__Problem to solve__: In your output, repeat each entry exactly and include no pictures.

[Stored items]
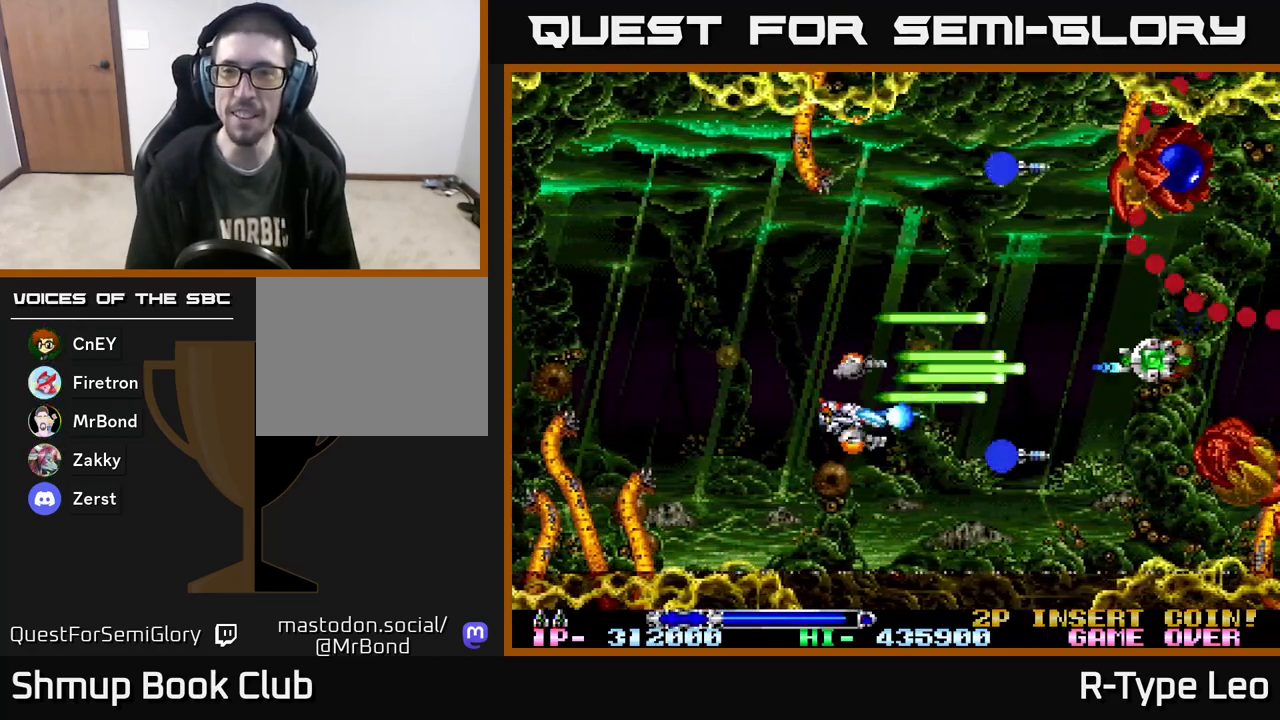
{"buttons": ["R2"], "events": [[100, "DPAD_DOWN", "up"], [183, "DPAD_UP", "down"], [300, "DPAD_UP", "up"]]}
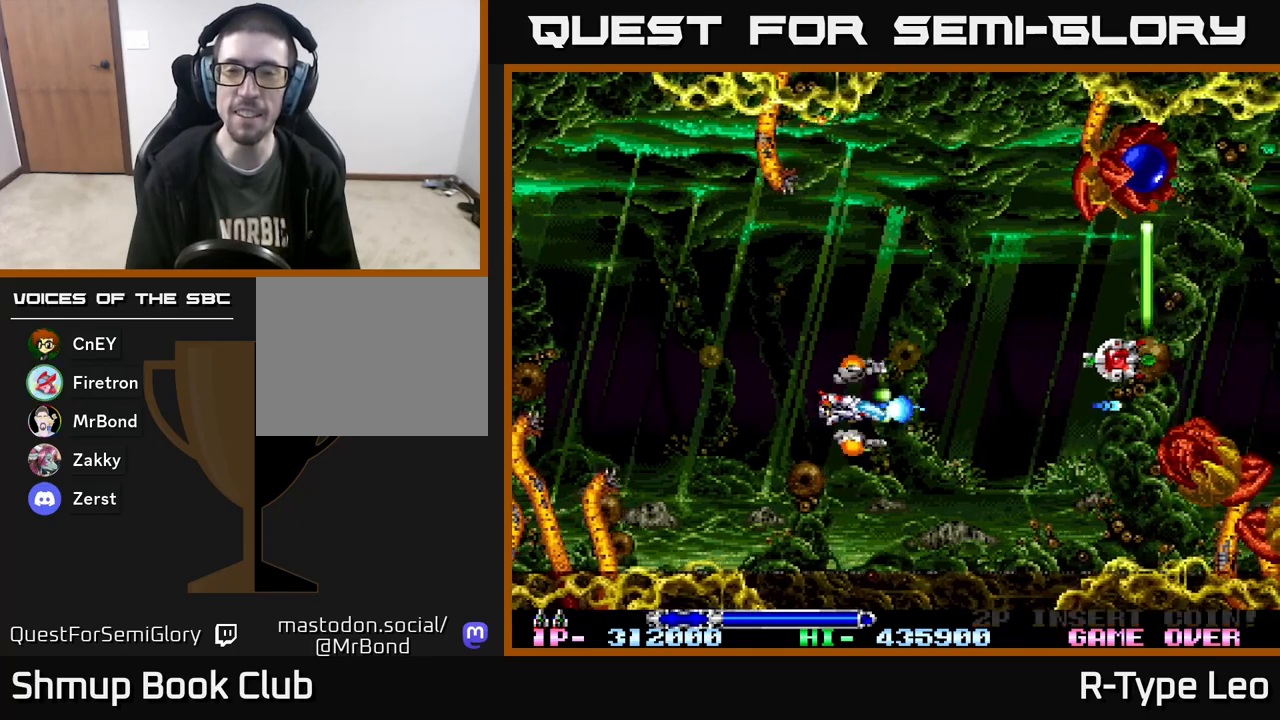
{"buttons": ["R2", "DPAD_UP"], "events": [[367, "DPAD_UP", "down"]]}
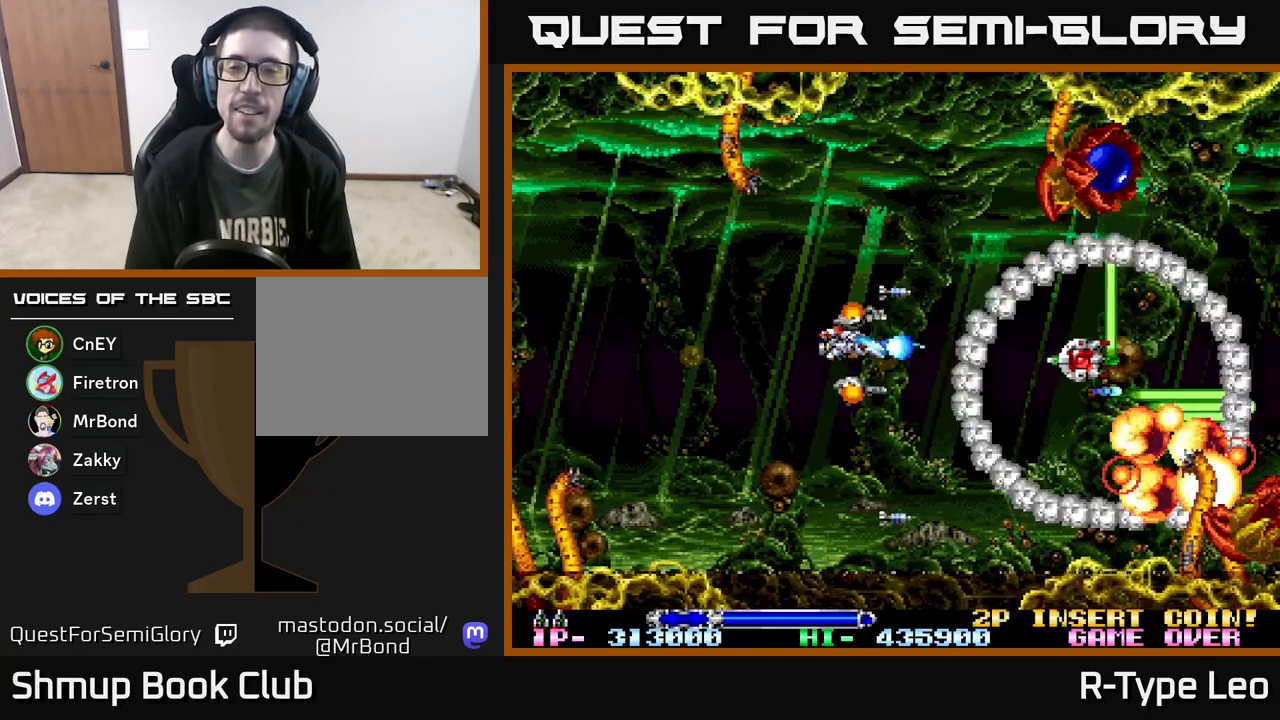
{"buttons": ["R2", "DPAD_DOWN"], "events": [[100, "DPAD_LEFT", "down"], [150, "DPAD_UP", "up"], [233, "X", "down"], [250, "DPAD_LEFT", "up"], [317, "DPAD_DOWN", "down"], [317, "X", "up"]]}
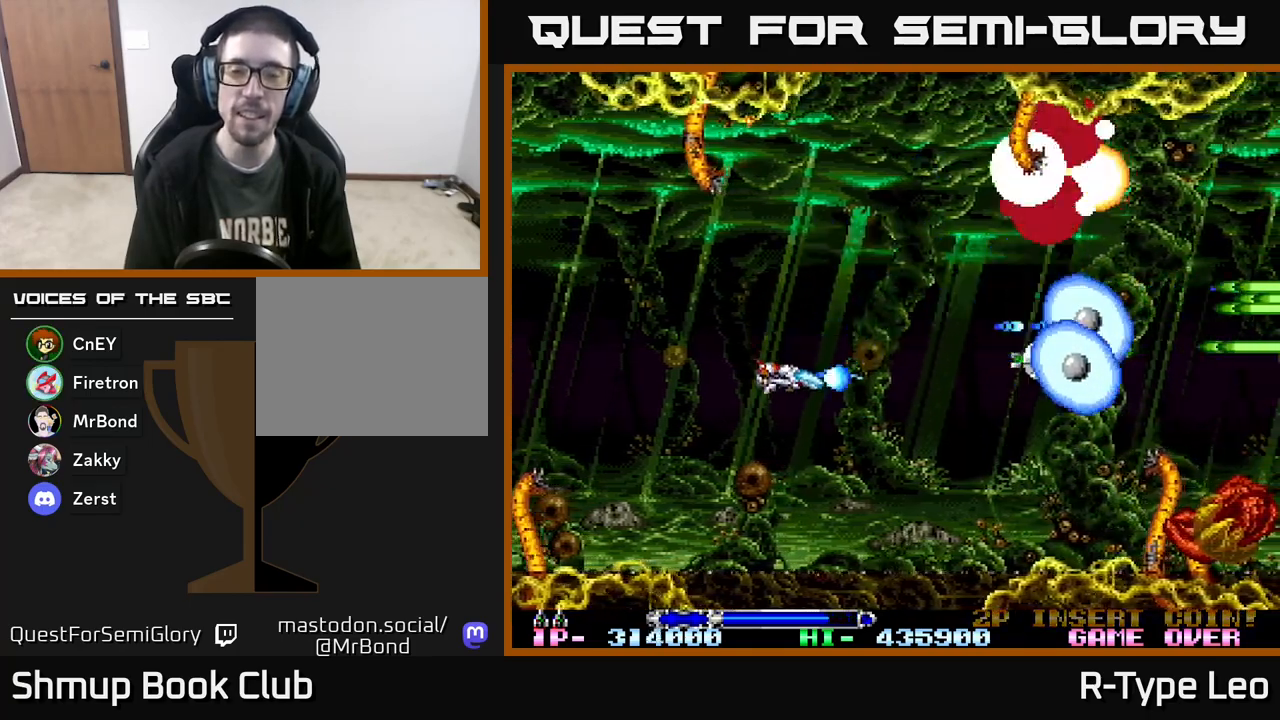
{"buttons": ["R2"], "events": [[83, "DPAD_DOWN", "up"], [100, "DPAD_LEFT", "down"], [250, "DPAD_LEFT", "up"]]}
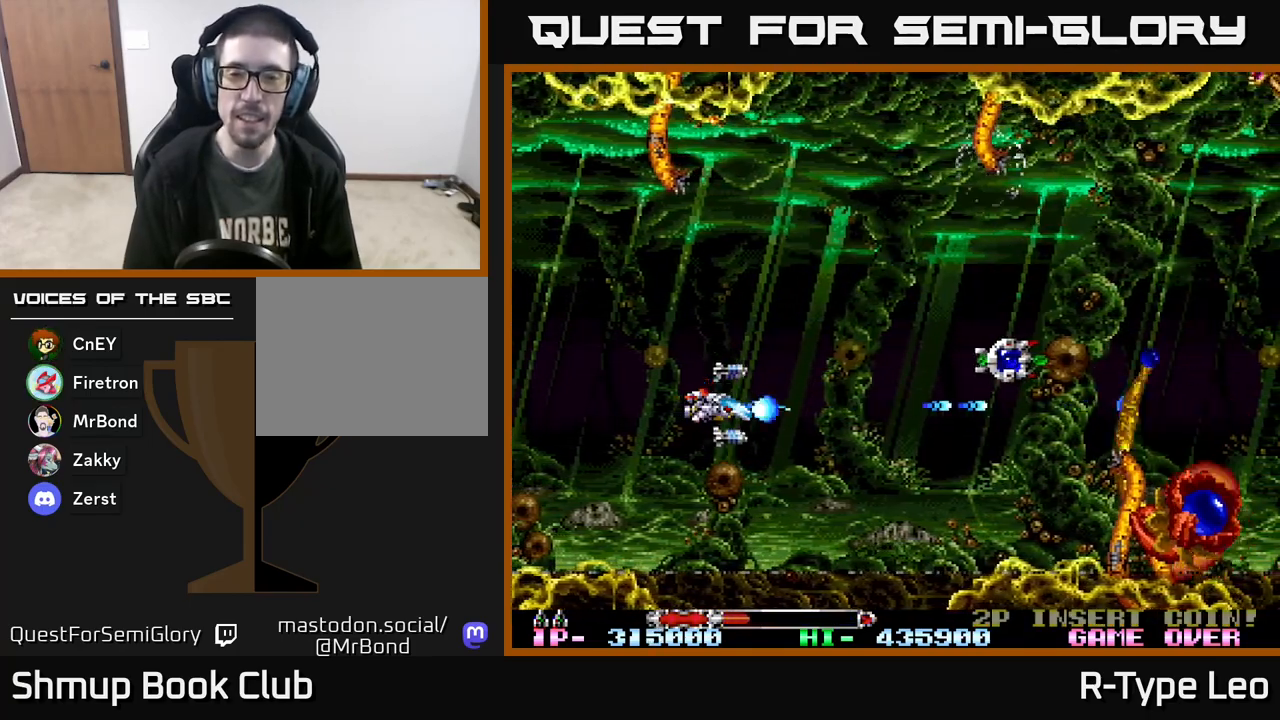
{"buttons": ["R2"], "events": [[350, "X", "down"], [467, "X", "up"]]}
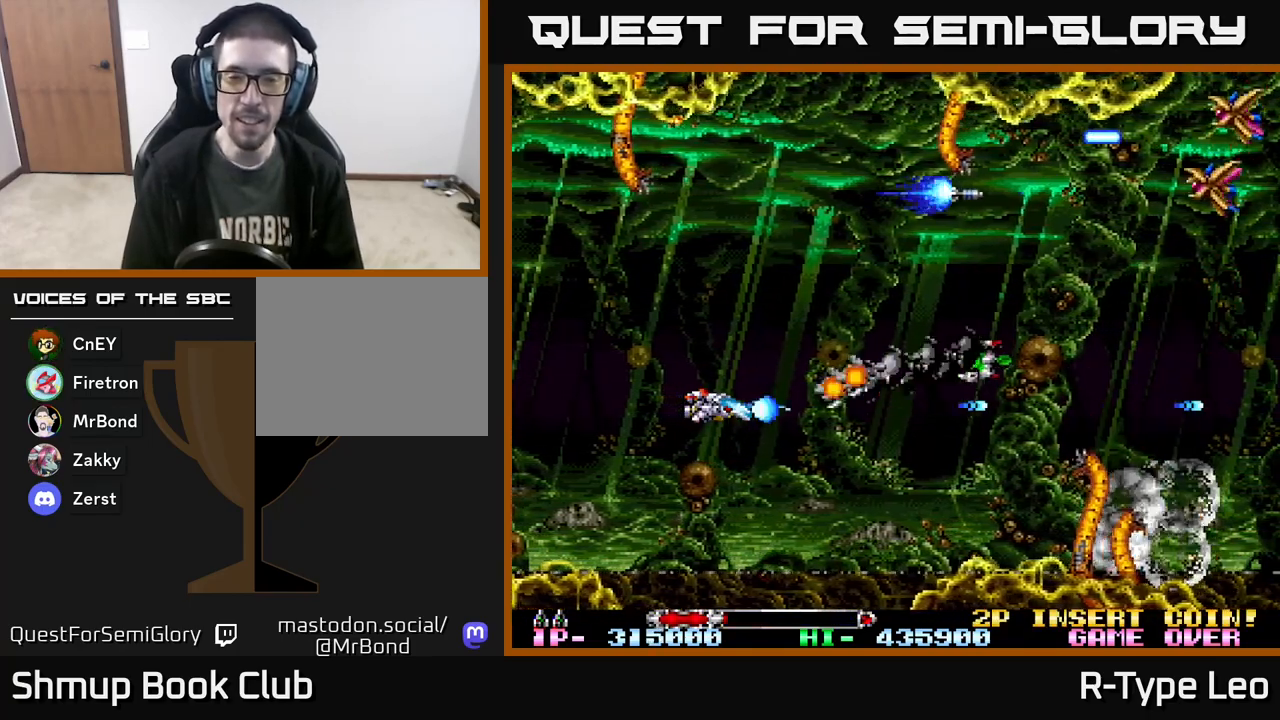
{"buttons": ["R2"], "events": [[33, "DPAD_RIGHT", "down"], [83, "DPAD_UP", "down"], [117, "DPAD_RIGHT", "up"], [267, "DPAD_UP", "up"]]}
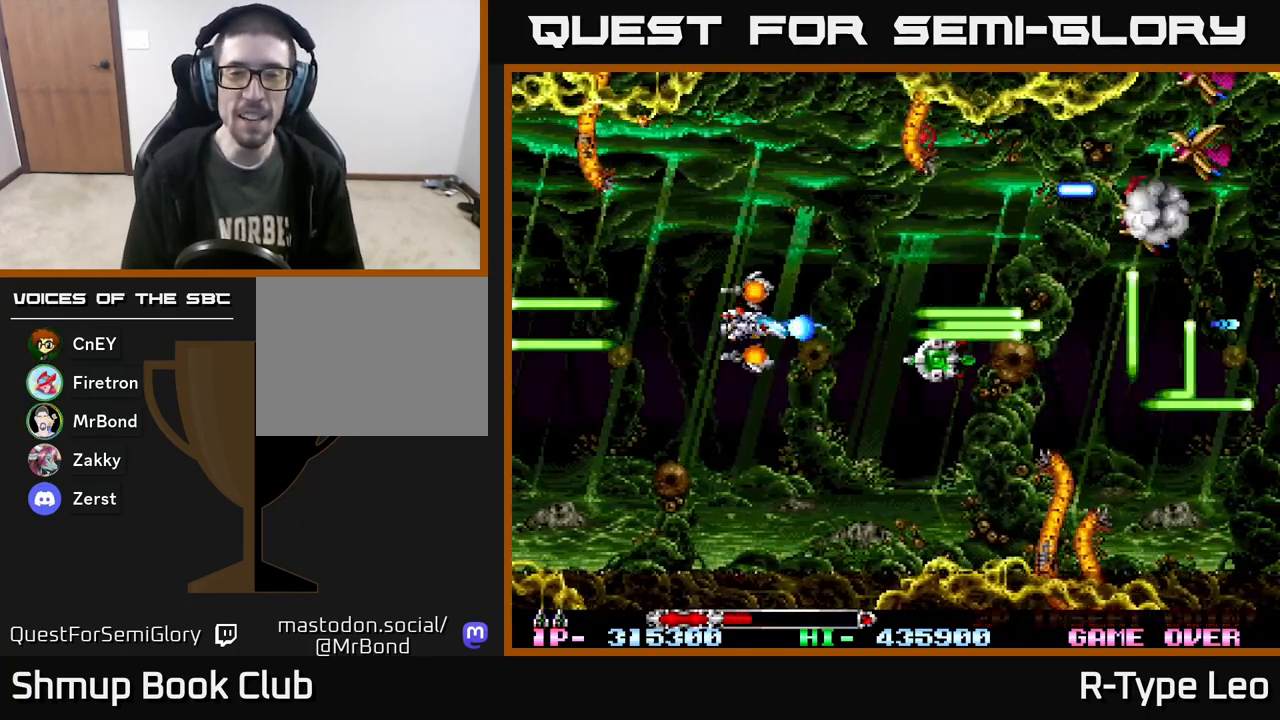
{"buttons": ["R2", "DPAD_LEFT"], "events": [[117, "DPAD_UP", "down"], [267, "DPAD_UP", "up"], [417, "DPAD_LEFT", "down"]]}
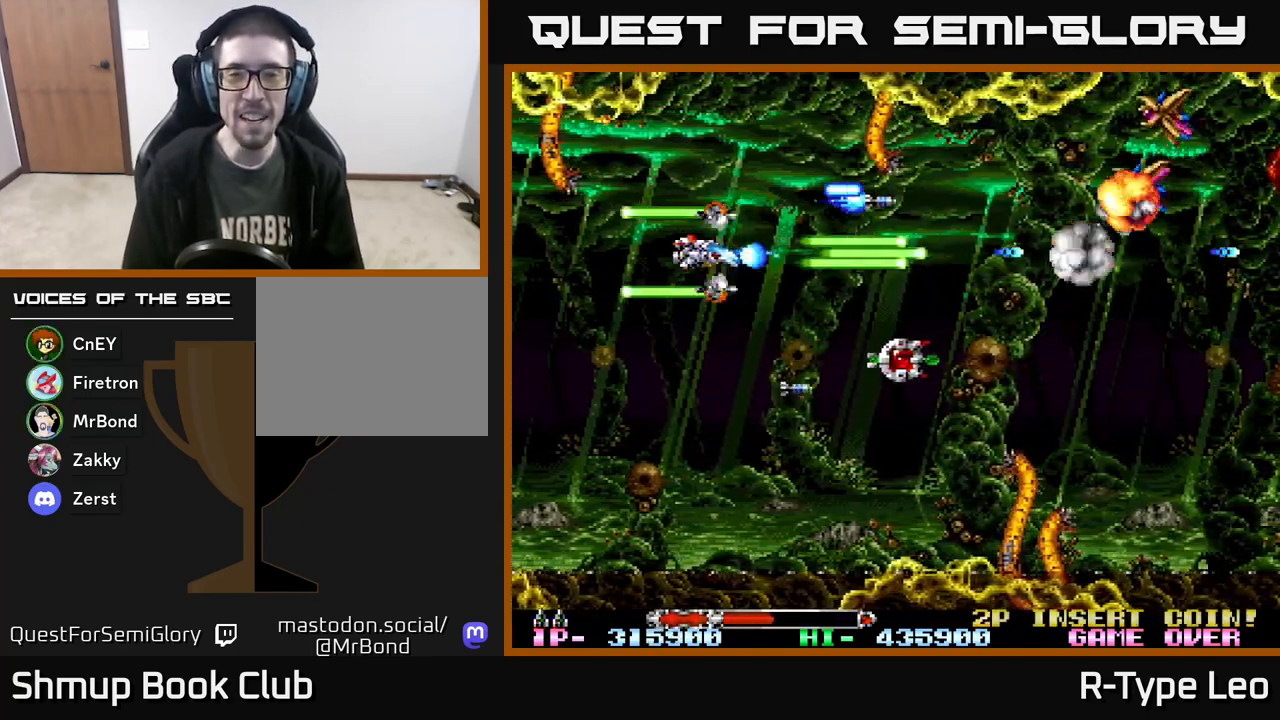
{"buttons": ["R2"], "events": [[50, "DPAD_DOWN", "down"], [67, "DPAD_LEFT", "up"], [250, "DPAD_DOWN", "up"], [367, "DPAD_UP", "down"], [500, "DPAD_UP", "up"]]}
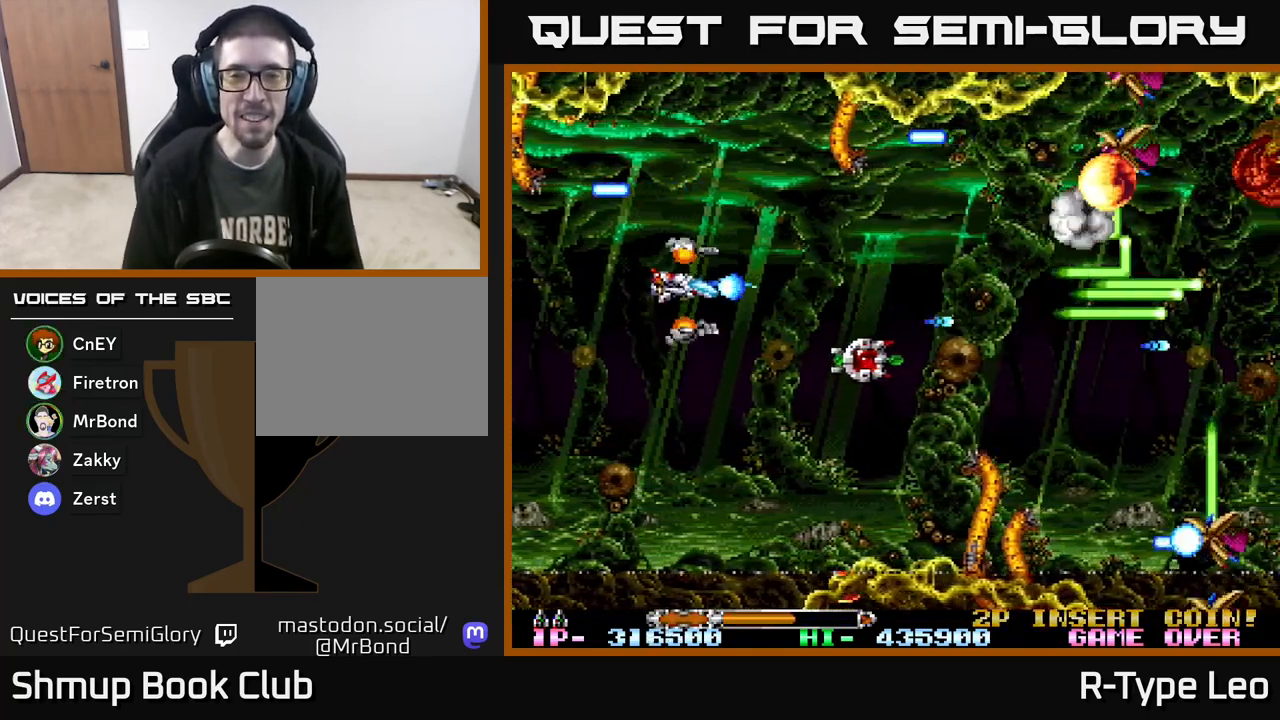
{"buttons": ["R2"], "events": [[283, "DPAD_LEFT", "down"], [300, "DPAD_UP", "down"], [350, "DPAD_UP", "up"], [400, "DPAD_LEFT", "up"]]}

__Exercise result__:
{"buttons": ["R2"], "events": [[100, "DPAD_DOWN", "up"], [183, "DPAD_UP", "down"], [300, "DPAD_UP", "up"]]}
{"buttons": ["R2", "DPAD_UP"], "events": [[367, "DPAD_UP", "down"]]}
{"buttons": ["R2", "DPAD_DOWN"], "events": [[100, "DPAD_LEFT", "down"], [150, "DPAD_UP", "up"], [233, "X", "down"], [250, "DPAD_LEFT", "up"], [317, "DPAD_DOWN", "down"], [317, "X", "up"]]}
{"buttons": ["R2"], "events": [[83, "DPAD_DOWN", "up"], [100, "DPAD_LEFT", "down"], [250, "DPAD_LEFT", "up"]]}
{"buttons": ["R2"], "events": [[350, "X", "down"], [467, "X", "up"]]}
{"buttons": ["R2"], "events": [[33, "DPAD_RIGHT", "down"], [83, "DPAD_UP", "down"], [117, "DPAD_RIGHT", "up"], [267, "DPAD_UP", "up"]]}
{"buttons": ["R2", "DPAD_LEFT"], "events": [[117, "DPAD_UP", "down"], [267, "DPAD_UP", "up"], [417, "DPAD_LEFT", "down"]]}
{"buttons": ["R2"], "events": [[50, "DPAD_DOWN", "down"], [67, "DPAD_LEFT", "up"], [250, "DPAD_DOWN", "up"], [367, "DPAD_UP", "down"], [500, "DPAD_UP", "up"]]}
{"buttons": ["R2"], "events": [[283, "DPAD_LEFT", "down"], [300, "DPAD_UP", "down"], [350, "DPAD_UP", "up"], [400, "DPAD_LEFT", "up"]]}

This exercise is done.